# [EXERCISE DESCRIPTION]
Filter the material below down to the lines with the word "ampollas" and give those lines.

-- Opening Marker --

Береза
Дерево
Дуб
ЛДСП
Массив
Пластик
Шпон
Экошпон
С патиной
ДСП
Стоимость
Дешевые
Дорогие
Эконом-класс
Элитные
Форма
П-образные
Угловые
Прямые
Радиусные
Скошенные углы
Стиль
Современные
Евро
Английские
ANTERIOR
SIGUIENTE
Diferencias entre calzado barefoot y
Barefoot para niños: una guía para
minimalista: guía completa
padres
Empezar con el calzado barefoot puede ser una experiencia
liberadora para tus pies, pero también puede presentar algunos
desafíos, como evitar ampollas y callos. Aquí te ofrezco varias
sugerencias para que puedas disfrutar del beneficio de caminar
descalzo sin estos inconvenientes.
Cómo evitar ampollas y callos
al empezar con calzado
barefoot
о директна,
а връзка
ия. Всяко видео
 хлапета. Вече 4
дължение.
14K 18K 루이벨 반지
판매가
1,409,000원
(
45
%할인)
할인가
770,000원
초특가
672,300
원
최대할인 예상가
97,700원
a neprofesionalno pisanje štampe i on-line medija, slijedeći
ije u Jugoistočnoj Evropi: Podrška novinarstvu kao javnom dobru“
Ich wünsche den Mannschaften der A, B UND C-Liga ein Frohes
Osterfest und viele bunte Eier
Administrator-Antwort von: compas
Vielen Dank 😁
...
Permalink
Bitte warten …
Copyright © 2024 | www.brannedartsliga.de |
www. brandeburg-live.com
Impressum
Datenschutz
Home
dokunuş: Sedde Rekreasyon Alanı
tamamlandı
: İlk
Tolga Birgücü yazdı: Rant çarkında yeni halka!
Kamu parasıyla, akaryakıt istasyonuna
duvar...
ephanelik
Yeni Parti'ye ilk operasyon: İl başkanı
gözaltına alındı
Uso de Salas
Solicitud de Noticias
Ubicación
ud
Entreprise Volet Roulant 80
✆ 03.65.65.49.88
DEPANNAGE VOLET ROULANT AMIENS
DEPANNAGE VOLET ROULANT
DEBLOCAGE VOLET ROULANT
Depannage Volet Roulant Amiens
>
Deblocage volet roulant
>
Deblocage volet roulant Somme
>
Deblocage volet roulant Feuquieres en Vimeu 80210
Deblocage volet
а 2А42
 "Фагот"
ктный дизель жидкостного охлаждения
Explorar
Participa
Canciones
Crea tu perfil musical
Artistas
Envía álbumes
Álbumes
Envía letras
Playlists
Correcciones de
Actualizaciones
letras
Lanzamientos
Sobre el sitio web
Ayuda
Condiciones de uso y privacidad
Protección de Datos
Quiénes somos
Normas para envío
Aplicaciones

-- Closing Marker --

# [SOLUTION]
desafíos, como evitar ampollas y callos. Aquí te ofrezco varias
Cómo evitar ampollas y callos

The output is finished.